On the terrace of the tower, Schütte talks about his day. “I have mornings now,” he says. “I used to sleep until 11 or 12, but then I stopped drinking. It had become dangerous.” This was in 2022. He checked into a psychiatric clinic near Düsseldorf, and during his recovery made many of the watercolours on show here. “I walk the three minutes from my house to my studio, then . . . we go to the ceramic workshop in Cologne or the bronze foundry in Düsseldorf.” He owns neither, preferring to co-opt other people’s spaces.
In 1989, Schütte created a series of flags, taking the most political of objects — and one with a direct relationship to abstract expressionism and its implications of American cultural imperialism — and turning it into pictorial canvas. Not seen since, these flags, “DEKA Fahnen”, hang in the first room of the exhibition, filling the walls with cherries, anchors, musical notes and piles of black lemons. On one, a potato is wearing a crown.
They surround three huge bronze statues of men whipped by wind, their feet seemingly sunken into mud (“Mann im Wind I-III”, 2018). It’s a visual metaphor that Schütte has used since the early 1980s, when the only way he could make a wax figure stand up was to submerge it in ever more wax. “But often I feel like this,” he says, “really stuck, nowhere to go.”


It’s a slightly disingenuous stance for such a prolific artist, whose scale of work has grown with his reputation. This has perhaps reached its conclusion with “Vater Staat” (“Father State”) — an almost 4m-high bronze that stands in the Dogana’s original entrance, an impotent colossus wrapped in a dressing gown. “He is like a big puppet, a man with no substance,” says Jean-Marie Gallais, who co-curated the exhibition with Morineau. The gown is familiar, from Rodin’s famous likeness of Balzac, where it conferred some kind of genius. “Vater Staat”’s female counterpart, “Mutter Erde” (“Mother Earth”), stands at the Dogana’s new entrance, strong and grounded and wearing a crown — a riposte to those who see his nudes as ugly or even misogynistic.

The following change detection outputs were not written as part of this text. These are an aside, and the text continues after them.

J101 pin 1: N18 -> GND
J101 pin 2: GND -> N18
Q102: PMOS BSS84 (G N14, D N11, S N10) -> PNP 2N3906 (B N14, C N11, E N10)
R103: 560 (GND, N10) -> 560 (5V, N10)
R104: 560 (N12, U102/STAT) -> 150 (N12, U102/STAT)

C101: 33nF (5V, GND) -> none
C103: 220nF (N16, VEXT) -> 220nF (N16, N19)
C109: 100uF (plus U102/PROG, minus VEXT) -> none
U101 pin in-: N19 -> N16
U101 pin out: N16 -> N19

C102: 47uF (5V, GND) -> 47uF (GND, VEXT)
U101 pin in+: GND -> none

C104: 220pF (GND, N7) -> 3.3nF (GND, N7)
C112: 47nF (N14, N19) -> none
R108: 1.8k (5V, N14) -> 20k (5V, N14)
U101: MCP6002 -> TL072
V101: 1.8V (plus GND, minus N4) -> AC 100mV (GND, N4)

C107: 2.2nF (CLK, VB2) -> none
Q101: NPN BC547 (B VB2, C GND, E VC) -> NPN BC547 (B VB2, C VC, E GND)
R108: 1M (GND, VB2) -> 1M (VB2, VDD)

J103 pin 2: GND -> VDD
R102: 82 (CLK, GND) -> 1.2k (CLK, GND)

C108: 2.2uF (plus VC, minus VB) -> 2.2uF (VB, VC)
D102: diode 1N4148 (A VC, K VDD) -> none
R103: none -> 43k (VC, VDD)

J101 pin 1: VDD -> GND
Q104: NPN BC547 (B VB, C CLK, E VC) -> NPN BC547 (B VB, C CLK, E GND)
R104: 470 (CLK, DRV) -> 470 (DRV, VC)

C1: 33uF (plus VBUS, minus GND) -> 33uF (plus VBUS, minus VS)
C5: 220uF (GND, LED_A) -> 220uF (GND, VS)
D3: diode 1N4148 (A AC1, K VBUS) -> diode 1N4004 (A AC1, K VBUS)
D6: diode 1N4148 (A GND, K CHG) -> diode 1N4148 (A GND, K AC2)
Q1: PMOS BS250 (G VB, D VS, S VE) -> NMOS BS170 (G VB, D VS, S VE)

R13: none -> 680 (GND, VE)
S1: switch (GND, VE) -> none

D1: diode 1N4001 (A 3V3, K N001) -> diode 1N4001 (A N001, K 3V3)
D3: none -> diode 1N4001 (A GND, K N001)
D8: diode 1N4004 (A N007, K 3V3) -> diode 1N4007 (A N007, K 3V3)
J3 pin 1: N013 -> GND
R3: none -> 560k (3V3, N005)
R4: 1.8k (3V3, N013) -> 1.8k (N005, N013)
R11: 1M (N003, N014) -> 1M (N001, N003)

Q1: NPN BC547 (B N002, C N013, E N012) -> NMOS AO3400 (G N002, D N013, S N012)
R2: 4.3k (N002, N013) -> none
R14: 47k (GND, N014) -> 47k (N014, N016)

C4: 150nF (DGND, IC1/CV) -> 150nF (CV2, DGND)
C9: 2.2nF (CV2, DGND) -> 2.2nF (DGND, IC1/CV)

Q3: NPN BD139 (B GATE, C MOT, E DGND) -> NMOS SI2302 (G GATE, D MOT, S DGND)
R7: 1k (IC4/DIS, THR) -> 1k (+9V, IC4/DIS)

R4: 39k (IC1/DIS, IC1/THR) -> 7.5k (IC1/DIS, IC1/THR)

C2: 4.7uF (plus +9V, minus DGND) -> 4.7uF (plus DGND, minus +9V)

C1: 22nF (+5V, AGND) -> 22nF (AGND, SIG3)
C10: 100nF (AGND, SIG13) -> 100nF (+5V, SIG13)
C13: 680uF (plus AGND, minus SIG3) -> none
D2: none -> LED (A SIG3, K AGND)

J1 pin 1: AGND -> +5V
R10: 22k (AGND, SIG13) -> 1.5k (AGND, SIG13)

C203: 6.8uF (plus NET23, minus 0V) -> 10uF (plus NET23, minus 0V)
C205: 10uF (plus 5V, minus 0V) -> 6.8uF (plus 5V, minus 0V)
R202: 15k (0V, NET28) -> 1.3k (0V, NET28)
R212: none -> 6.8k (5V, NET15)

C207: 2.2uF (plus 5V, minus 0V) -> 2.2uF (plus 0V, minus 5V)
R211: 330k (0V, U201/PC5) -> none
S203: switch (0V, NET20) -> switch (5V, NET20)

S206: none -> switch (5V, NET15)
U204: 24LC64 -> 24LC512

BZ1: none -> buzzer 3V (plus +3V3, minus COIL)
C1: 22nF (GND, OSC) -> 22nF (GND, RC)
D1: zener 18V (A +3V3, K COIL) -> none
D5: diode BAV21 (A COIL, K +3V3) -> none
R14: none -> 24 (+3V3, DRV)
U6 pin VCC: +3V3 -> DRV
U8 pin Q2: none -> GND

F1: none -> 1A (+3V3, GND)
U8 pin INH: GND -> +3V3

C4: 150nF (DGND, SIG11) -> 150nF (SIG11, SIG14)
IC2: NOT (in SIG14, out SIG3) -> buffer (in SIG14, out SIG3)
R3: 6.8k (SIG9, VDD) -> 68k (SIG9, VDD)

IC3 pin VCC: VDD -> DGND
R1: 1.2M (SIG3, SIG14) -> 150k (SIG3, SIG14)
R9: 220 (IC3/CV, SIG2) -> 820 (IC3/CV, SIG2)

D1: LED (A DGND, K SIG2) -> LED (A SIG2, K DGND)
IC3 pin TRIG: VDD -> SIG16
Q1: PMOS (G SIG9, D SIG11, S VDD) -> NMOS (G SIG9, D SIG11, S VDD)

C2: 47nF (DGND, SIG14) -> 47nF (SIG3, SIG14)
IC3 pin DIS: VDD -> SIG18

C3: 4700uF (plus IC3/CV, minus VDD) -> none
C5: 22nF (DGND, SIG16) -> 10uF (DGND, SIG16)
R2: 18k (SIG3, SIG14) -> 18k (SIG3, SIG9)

The quiet watercolours near the end of the exhibition represent a total reversal of scale. “I went to visit him at home, and he gave me a pile of all the drawings he made in the clinic in 2022, and 30 minutes to choose 50 of them,” says Morineau. (Schütte explains that he was cooking a risotto, and that’s how long it takes.) “When we finally hung them in the Dogana, it was difficult for him to see them on display. He couldn’t walk through the room, he was just looking at the floor . . . He’s very critical of himself and that’s what makes him a good person and a good artist.” Or as Schütte himself says, “It’s OK to have tears. It’s those with no emotions who are really in trouble.”